Donc, moi je vois ça quand même comme un grand axe qu’on pourrait appeler « histoire des massacres ». D’ailleurs, dans un autre de vos romans Metropolice, il y a un vieil homme qui s’appelle monsieur Victor qui est un S.D.F. bien organisé pour la survie et qui dit à un moment donné : « Je la connais mon histoire des massacres jeune homme ». Il me semble que c’est un bel emblème d’une des coordonnées de votre travail. Et je me suis posé la question de savoir si on ne pouvait pas en voir une autre de coordonnée. En principe, on doit en trouver deux. Comme on a commencé avec l’histoire des massacres, je me suis demandée s’il n’y avait pas une géographie des démolitions. J’ai appelé ça comme ça pour me le rappeler. Ça m’a subitement beaucoup frappée. Alors, j’ai envie de lire un ou deux petits passages. Avant de les lire, je voudrais dire que là aussi vous suscitez, il me semble, chez le lecteur ce même type de plaisir intellectuel que j’évoquais tout à l’heure pour l’identification de l’assassin. C’est l’identification que l’on fait tout à coup quand on n’y voyait rien alors qu’il y avait quelque chose à voir. Donc, on n’y voit rien et puis éventuellement on se met à voir quelque chose si on est guidé c’est-à-dire qu’à certains égards vous faites de la périphérie des villes, des villes de France un portrait pas du tout ordonné, coordonné, qui arrive comme ça parce qu’il faut bien un espace-temps quand on est romancier qui soit singulier. J’avais l’impression que c’était un peu comme quand on regarde un paysage avec un géologue qui vous parle, quand on regarde une ville ou un quartier avec un architecte, on voit les choses tout à fait autrement que lorsqu’on est livré à sa propre inexpérience. Vous êtes là l’architecte géologue de cette histoire qui est elle aussi une histoire effacée comme l’autre en un sens. Et je vais donner deux exemples. C’est une histoire qui visiblement vous tient beaucoup à cœur ou vous obsède et elle donne à plusieurs reprises lieu à l’apparition d’un mot qui devient un maître mot « effacé » et « effacement ». Alors, je donne un ou deux exemples.

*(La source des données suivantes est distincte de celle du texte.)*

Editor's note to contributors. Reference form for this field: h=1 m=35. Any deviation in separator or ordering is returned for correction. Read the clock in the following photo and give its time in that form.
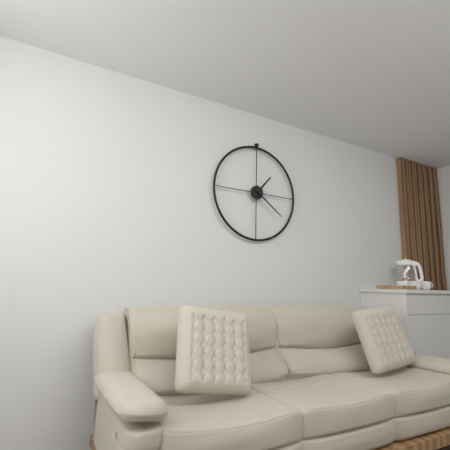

Le premier c’est celui d’un recueil de nouvelles récent qui s’appelle Autres lieux. Voilà, il y a un personnage : « J’étais tout d’abord entré dans l’un des principaux bâtiments, une usine de chromage, une série d’ateliers bordés de verrières, au sol craquelé par les racines, des arbres en pleine croissance s’échappaient par les vitres brisées. La verrière, le jardin des plantes industriel a disparu […]». Vous avez comme ça un nombre de motifs, d’apparitions de ce motif, qui commence dès le début puisque c’est déjà là dans Meurtres pour mémoire. C’est même le sujet du mémoire d’un des personnages, le personnage féminin, Claudine Chenet à qui l’inspecteur Cadin demande ce qu’elle fait puisqu’elle est historienne. Et elle dit qu’elle s’occupe des populations qui habitaient la zone à savoir ce qui est devenu un lieu occupé une fois que les fortifications de Paris ont été supprimées en 1920. Tout cela a de nouveau disparu une seconde fois puisque ça correspond à l’emprise du périphérique. Vous avez donc à plusieurs reprises ce mémento : « le périphérique n’avait pas encore effacé les fortifs ». Cette insistance d’un lieu de temps en temps à une espèce de comble qui est qu’il y a plusieurs manières de faire disparaître. La manière la plus simple quand il s’agit d’urbanisme, c’est de raser et, de fait, vous dites : « Ici, les démolisseurs ont fait leur boulot […]». Alors il y a un comble et le comble m’a plu car il fait ressortir à la fois le réel mais aussi le burlesque que vous aimez glisser régulièrement dans vos textes. Alors, je vais maintenant lire un paragraphe issu du roman Les Figurants, dont nous n’aurons certainement pas le temps de parler. Le personnage sur une photo identifie un endroit et il voudrait absolument le voir. Je n’explique pas pourquoi. Un interlocuteur lui dit : « Cet endroit se trouve de l’autre côté de la gare en direction de Sallaumines, c’est le canal de Lens à la Deule.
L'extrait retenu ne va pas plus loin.